In several videos in Facebook and Youtube, you can see the clashes between the demonstrators and the security forces of the Iranian regime, which reacted affirming that it will repress any protest that “goes against the security of our country.” Also, the authorities called a pro-regime demonstration in Teheran.
Apparently, there are already 2 deaths and hundreds of injured by the repression of a government that never allowed to exercise the right of demonstration. Over 200 people were detained so far, and the government restricted the use of the internet in the country.
These are the biggest protests since 2009, when the Iranian Green Movement irrupted into the scene after a controversial election, in which Mahmoud Ahmadinejad, former president, was reelected in midst of several accusations of fraud and electoral manipulation. In May last year, the current president Houssan Rouhani won the election – completely controlled by the Ayatollah regime – promising economic and political reforms that never happened.
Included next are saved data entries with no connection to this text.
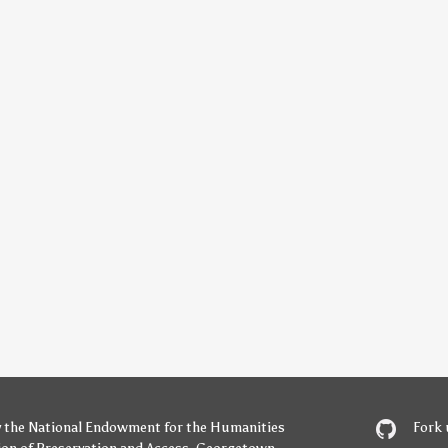
y
the National Endowment for the Humanities
Fork 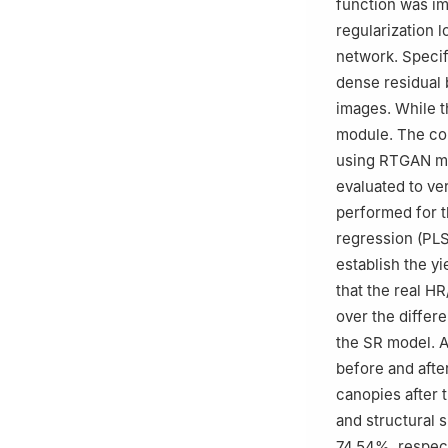
function was imp
regularization 
network. Specif
dense residual 
images. While t
module. The co
using RTGAN mod
evaluated to ve
performed for th
regression (PL
establish the y
that the real H
over the differe
the SR model. A
before and afte
canopies after 
and structural 
74.54%, respect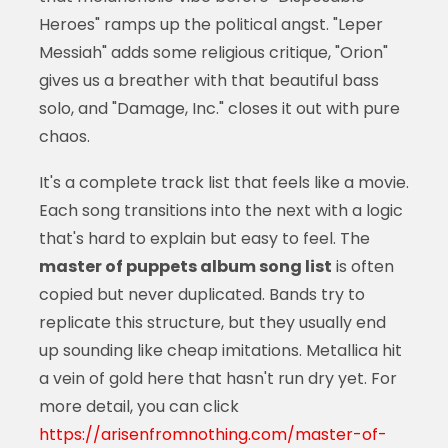
Heroes" ramps up the political angst. "Leper
Messiah" adds some religious critique, "Orion"
gives us a breather with that beautiful bass
solo, and "Damage, Inc." closes it out with pure
chaos.
It's a complete track list that feels like a movie.
Each song transitions into the next with a logic
that's hard to explain but easy to feel. The
master of puppets album song list
is often
copied but never duplicated. Bands try to
replicate this structure, but they usually end
up sounding like cheap imitations. Metallica hit
a vein of gold here that hasn't run dry yet. For
more detail, you can click
https://arisenfromnothing.com/master-of-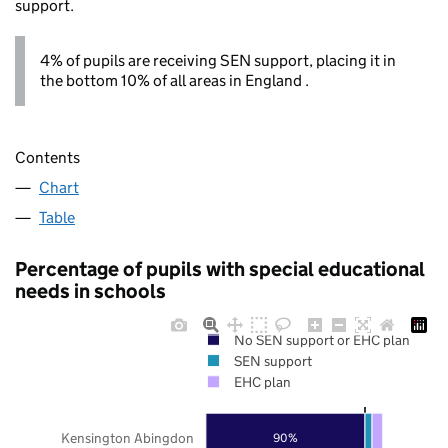
support.
4% of pupils are receiving SEN support, placing it in
the bottom 10% of all areas in England .
Contents
Chart
Table
Percentage of pupils with special educational
needs in schools
No SEN support or EHC plan
SEN support
EHC plan
Kensington Abingdon
90%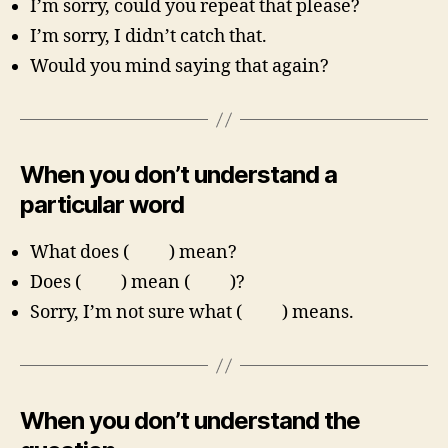
I’m sorry, could you repeat that please?
I’m sorry, I didn’t catch that.
Would you mind saying that again?
When you don’t understand a
particular word
What does ( ) mean?
Does ( ) mean ( )?
Sorry, I’m not sure what ( ) means.
When you don’t understand the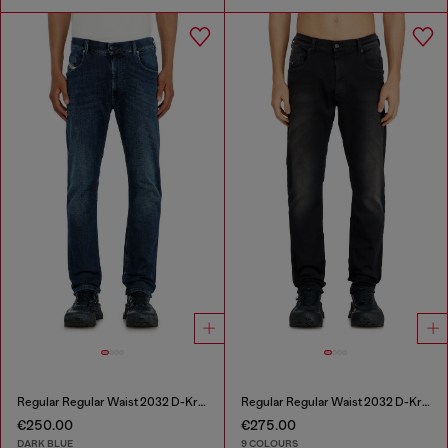
Regular Regular Waist 2032 D-Krooley-BW Joggjeans®
Regular Regular Waist 2032 D-Krooley-BW Joggjeans®
€250.00
€275.00
DARK BLUE
9 COLOURS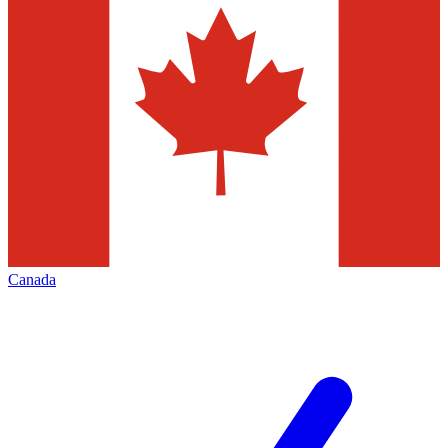
Canada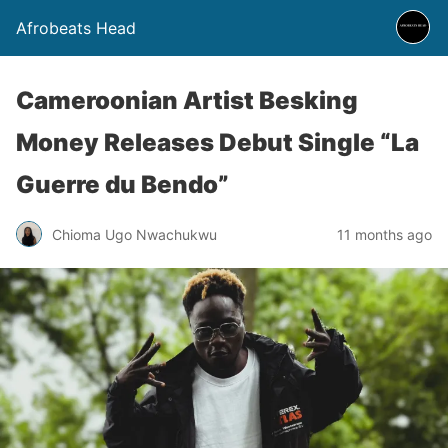
Afrobeats Head
Cameroonian Artist Besking
Money Releases Debut Single “La
Guerre du Bendo”
Chioma Ugo Nwachukwu
11 months ago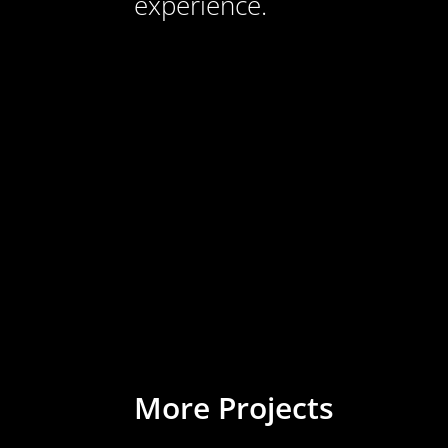
experience.
More Projects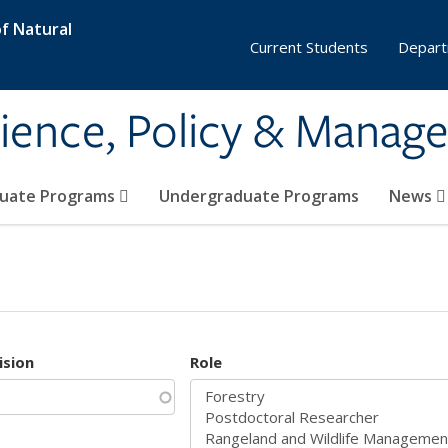
f Natural
Current Students
Depart
ience, Policy & Manag
uate Programs
Undergraduate Programs
News
ision
Role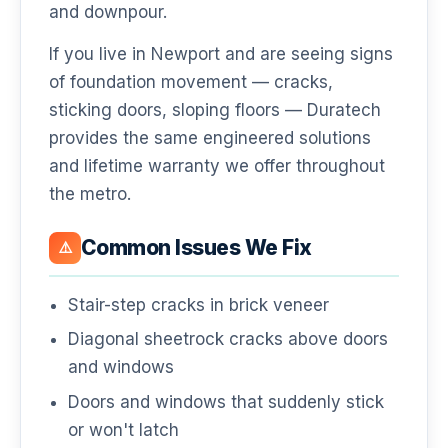
and downpour.
If you live in Newport and are seeing signs
of foundation movement — cracks,
sticking doors, sloping floors — Duratech
provides the same engineered solutions
and lifetime warranty we offer throughout
the metro.
Common Issues We Fix
⚠️
Stair-step cracks in brick veneer
Diagonal sheetrock cracks above doors
and windows
Doors and windows that suddenly stick
or won't latch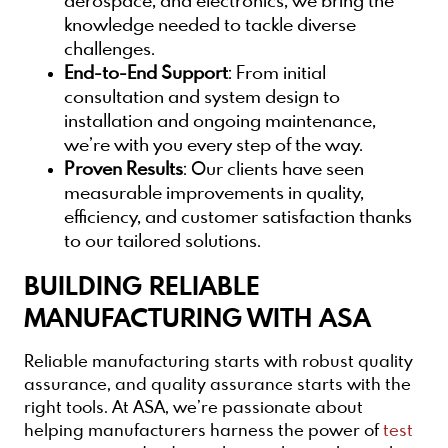
aerospace, and electronics, we bring the
knowledge needed to tackle diverse
challenges.
End-to-End Support
: From initial
consultation and system design to
installation and ongoing maintenance,
we’re with you every step of the way.
Proven Results
: Our clients have seen
measurable improvements in quality,
efficiency, and customer satisfaction thanks
to our tailored solutions.
BUILDING RELIABLE
MANUFACTURING WITH ASA
Reliable manufacturing starts with robust quality
assurance, and quality assurance starts with the
right tools. At ASA, we’re passionate about
helping manufacturers harness the power of
test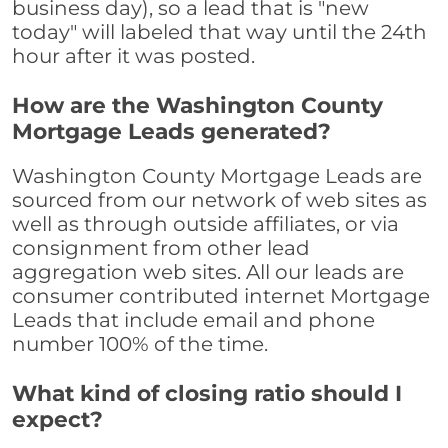
business day), so a lead that is "new
today" will labeled that way until the 24th
hour after it was posted.
How are the Washington County
Mortgage Leads generated?
Washington County Mortgage Leads are
sourced from our network of web sites as
well as through outside affiliates, or via
consignment from other lead
aggregation web sites. All our leads are
consumer contributed internet Mortgage
Leads that include email and phone
number 100% of the time.
What kind of closing ratio should I
expect?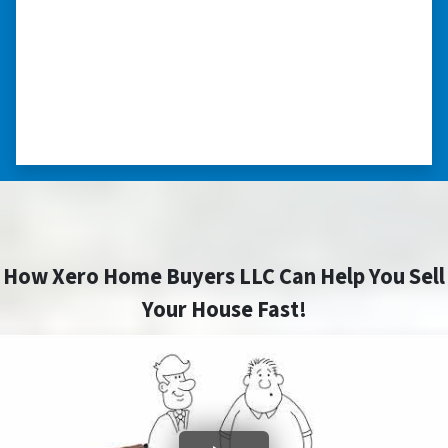
“Thank you so much.”
“Really took the time to help me find ways to
sell my home in a tough situation. Thank you
so much.” ⭐⭐⭐⭐⭐
– TERESA S. WESTLAKE , LOUISIANA
How Xero Home Buyers LLC Can Help You Sell
Your House Fast!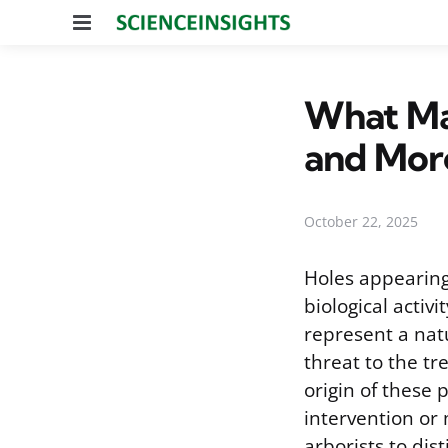
Menu
What Mak
and Mor
October 22, 2025
Holes appearing 
biological activ
represent a natu
threat to the tr
origin of these 
intervention or
arborists to dis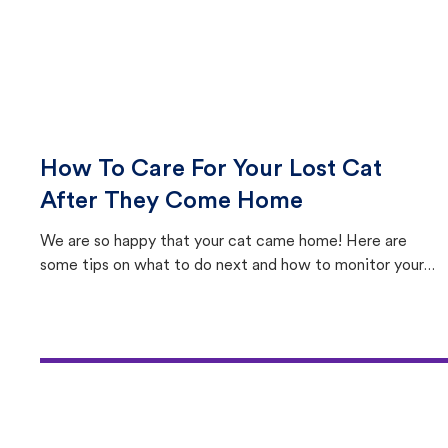
How To Care For Your Lost Cat
After They Come Home
We are so happy that your cat came home! Here are
some tips on what to do next and how to monitor your
cat's behavior after returning home.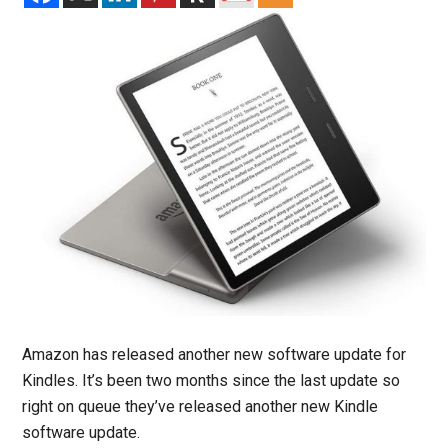
Amazon has released another new software update for
Kindles. It’s been two months since the last update so
right on queue they’ve released another new Kindle
software update.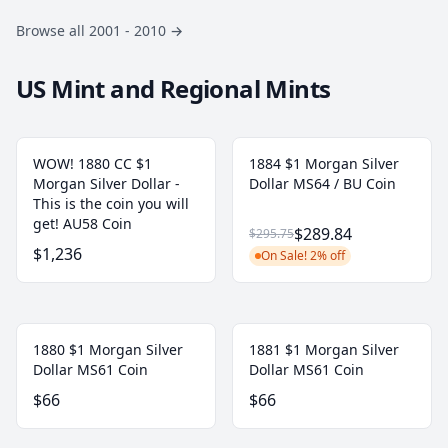
Browse all 2001 - 2010
→
US Mint and Regional Mints
WOW! 1880 CC $1
1884 $1 Morgan Silver
Morgan Silver Dollar -
Dollar MS64 / BU Coin
This is the coin you will
get! AU58 Coin
$289.84
$295.75
$1,236
On Sale! 2% off
1880 $1 Morgan Silver
1881 $1 Morgan Silver
Dollar MS61 Coin
Dollar MS61 Coin
$66
$66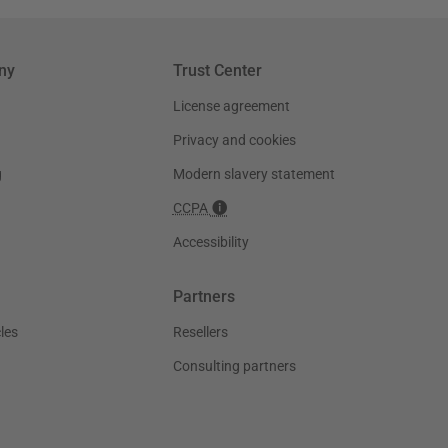
ny
Trust Center
License agreement
Privacy and cookies
g
Modern slavery statement
CCPA
Accessibility
Partners
les
Resellers
Consulting partners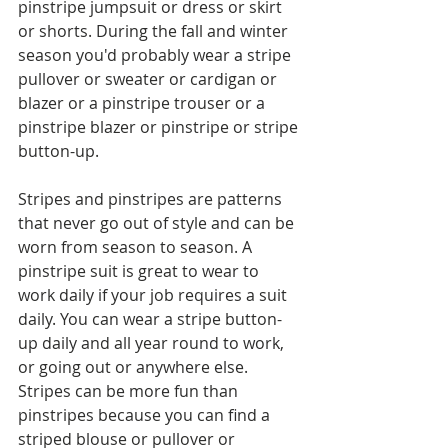
pinstripe jumpsuit or dress or skirt 
or shorts. During the fall and winter 
season you'd probably wear a stripe 
pullover or sweater or cardigan or 
blazer or a pinstripe trouser or a 
pinstripe blazer or pinstripe or stripe 
button-up. 
Stripes and pinstripes are patterns 
that never go out of style and can be 
worn from season to season. A 
pinstripe suit is great to wear to 
work daily if your job requires a suit 
daily. You can wear a stripe button-
up daily and all year round to work, 
or going out or anywhere else. 
Stripes can be more fun than 
pinstripes because you can find a 
striped blouse or pullover or 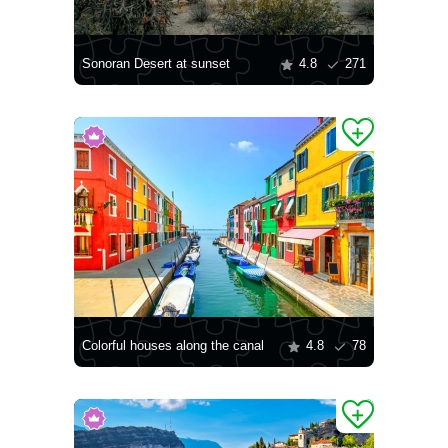
Sonoran Desert at sunset
4.8
271
Colorful houses along the canal
4.8
78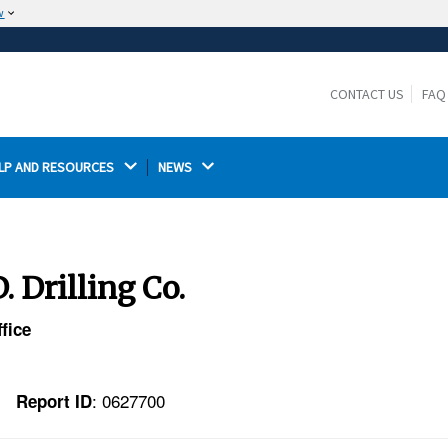
w
The site is secure.
The
ensures that you are connecting to the
https://
official website and that any information you provide is
CONTACT US
FAQ
encrypted and transmitted securely.
LP AND RESOURCES 
NEWS 
 Drilling Co.
fice
: 0627700
Report ID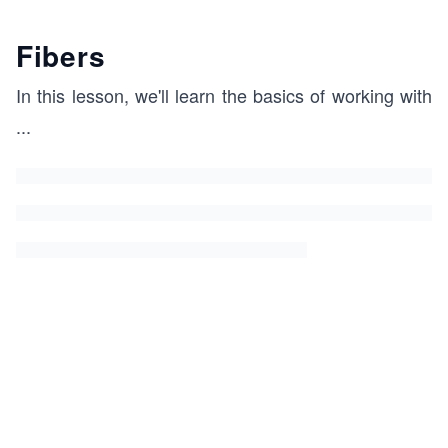
Fibers
In this lesson, we'll learn the basics of working with
...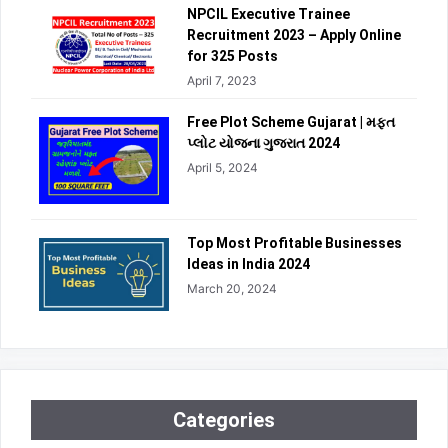
NPCIL Executive Trainee
Recruitment 2023 – Apply Online
for 325 Posts
April 7, 2023
Free Plot Scheme Gujarat | મફત
પ્લોટ યોજના ગુજરાત 2024
April 5, 2024
Top Most Profitable Businesses
Ideas in India 2024
March 20, 2024
Categories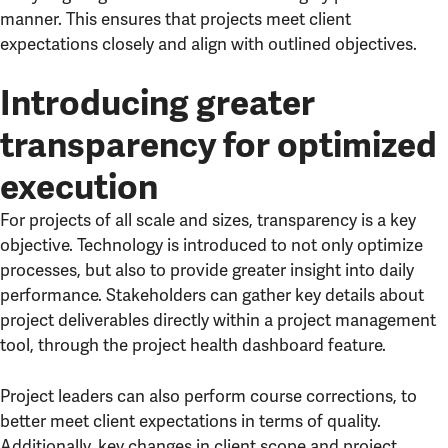
manner. This ensures that projects meet client
expectations closely and align with outlined objectives.
Introducing greater
transparency for optimized
execution
For projects of all scale and sizes, transparency is a key
objective. Technology is introduced to not only optimize
processes, but also to provide greater insight into daily
performance. Stakeholders can gather key details about
project deliverables directly within a project management
tool, through the project health dashboard feature.
Project leaders can also perform course corrections, to
better meet client expectations in terms of quality.
Additionally, key changes in client scope and project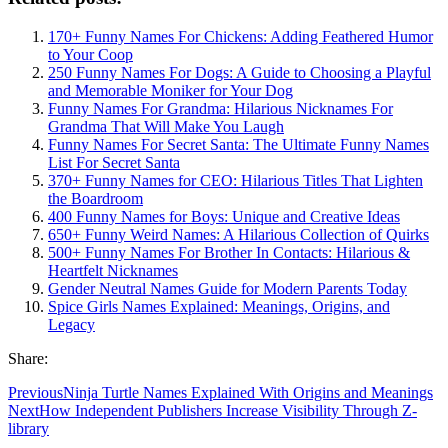
170+ Funny Names For Chickens: Adding Feathered Humor
to Your Coop
250 Funny Names For Dogs: A Guide to Choosing a Playful
and Memorable Moniker for Your Dog
Funny Names For Grandma: Hilarious Nicknames For
Grandma That Will Make You Laugh
Funny Names For Secret Santa: The Ultimate Funny Names
List For Secret Santa
370+ Funny Names for CEO: Hilarious Titles That Lighten
the Boardroom
400 Funny Names for Boys: Unique and Creative Ideas
650+ Funny Weird Names: A Hilarious Collection of Quirks
500+ Funny Names For Brother In Contacts: Hilarious &
Heartfelt Nicknames
Gender Neutral Names Guide for Modern Parents Today
Spice Girls Names Explained: Meanings, Origins, and
Legacy
Share:
Previous
Ninja Turtle Names Explained With Origins and Meanings
Next
How Independent Publishers Increase Visibility Through Z-
library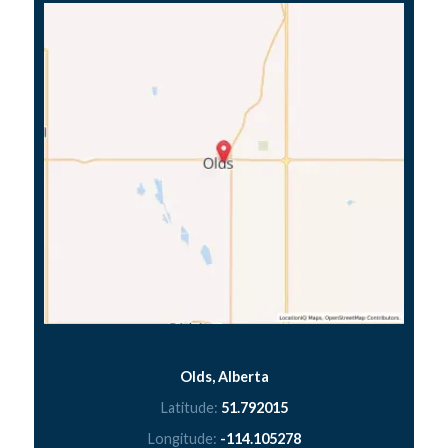
Olds, Alberta
Latitude:
51.792015
Longitude:
-114.105278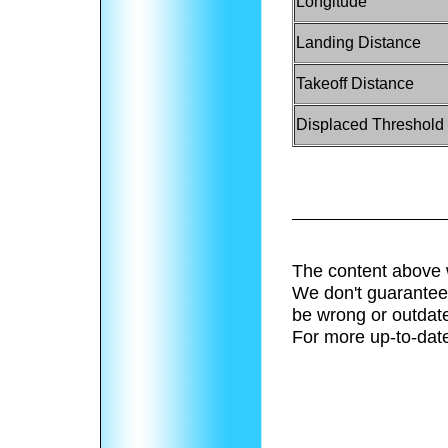
Longitude
Landing Distance
Takeoff Distance
Displaced Threshold
The content above 
We don't guarantee 
be wrong or outdat
For more up-to-date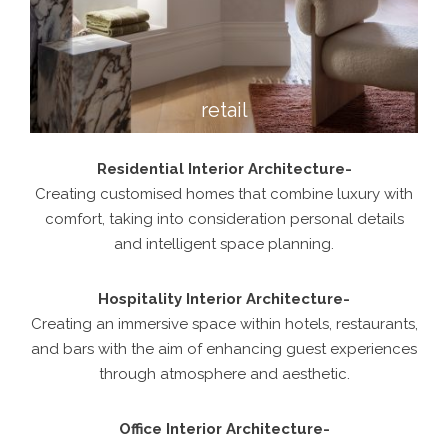
retail
Residential Interior Architecture-
Creating customised homes that combine luxury with
comfort, taking into consideration personal details
and intelligent space planning.
Hospitality Interior Architecture-
Creating an immersive space within hotels, restaurants,
and bars with the aim of enhancing guest experiences
through atmosphere and aesthetic.
Office Interior Architecture-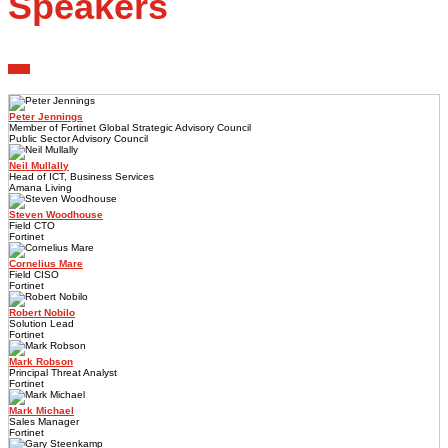
Speakers
Peter Jennings
Member of Fortinet Global Strategic Advisory Council
Public Sector Advisory Council
Neil Mullally
Head of ICT, Business Services
Amana Living
Steven Woodhouse
Field CTO
Fortinet
Cornelius Mare
Field CISO
Fortinet
Robert Nobilo
Solution Lead
Fortinet
Mark Robson
Principal Threat Analyst
Fortinet
Mark Michael
Sales Manager
Fortinet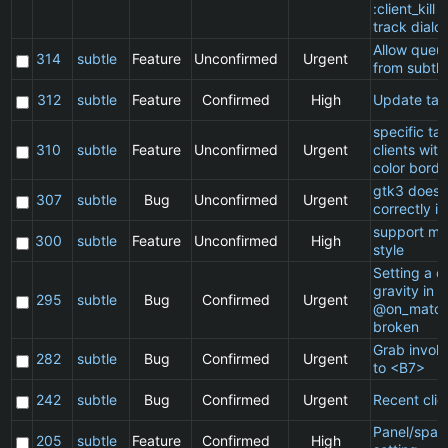
:client_kill 
track dialo
Allow queu
314
subtle
Feature
Unconfirmed
Urgent
from subtle
312
subtle
Feature
Confirmed
High
Update ta
specific t
310
subtle
Feature
Unconfirmed
Urgent
clients wit
color borde
gtk3 does 
307
subtle
Bug
Unconfirmed
Urgent
correctly in
support ma
300
subtle
Feature
Unconfirmed
High
style
Setting a cl
gravity in a
295
subtle
Bug
Confirmed
Urgent
@on_match
broken
Grab invol
282
subtle
Bug
Confirmed
Urgent
to <B7>
242
subtle
Bug
Confirmed
Urgent
Recent clie
Panel/spac
205
subtle
Feature
Confirmed
High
The demonstrations seem to be in crescendo, and its anti-regime nature is quickly growing, with slogans against the dictatorship and in favor of a referendum to decide the future of Iran.
The demonstrators are mostly a young working class from the urban neighborhoods most affected by poverty and the economic crisis.
Iran is highly implicated in a regional dispute against Saudi Arabia. Both countries are the main economies of the Middle East and North Africa, and as a response to the Arab revolutions they were forced to intervene in the region to suffocate the protests and avoid, or at least delay, the internal movements the threat the power of both regimes, strongly reactionary.
The nuclear agreement between the US and Iran in July 2015 was nothing but an attempt, by the Iranian regime, to gain some time and a few after-life years before the situation exploded. Trump’s policy of prioritizing the elections in Saudi Arabia and Israel, isolating Iran, might lead to a regional crisis without precedents.

Economic crisis and political repression

The decline of world trade, as a product of the financial crisis of 2007; the fall of oil prices (Iran has 10% of the world crude oil reserve and 15% of gas,) as well as the sanctions imposed by the international community, among other factors, explain the economic crisis striking the country.
The nuclear agreement with the Obama administration came with the decrease of international sanctions and increase of oil exports (the country grew over 10% in 2016). However, the population’s lives only worsened since then. The growing international intervention in the region, directly or indirectly – through the financing of similar groups, – in countries like Iraq, Lebanon, Palestine, Yemen, and Syria, generates a constant public deficit, besides a major inflationary pressure and decline of public investment. Unemployment rounds the 12% and the public debt compromises about 35% of the GDP (World Bank numbers).
Iran is one of the most industrialized countries in the region. It is the biggest car producer in the Middle East, and it has a major petrochemical industry. About 60% of the economy is still State-owned. The industrial working class is concentrated in some cities, and together with Turkey’s and Egypt’s, it is one of the biggest ones in the region.
The right to free labor organization does not exist in Iran, neither the right to found opposition political parties. The participation of the working class in the revolution of 1979, that threw down the Shah Reza Pahlavi (puppet of the Western countries) was determinating, through strikes in sectors like rail, airports, petrochemical industry, and banks, among others. Currently, there are still no strikes or massive protests in the country. An intensification of the protests and the political crisis might change the situation of the entire region.
International solidarity with the Iranian people is determinant right now, as repression will increase and an important part of the world left will not say anything or will be on the side of the Ayatollah regime.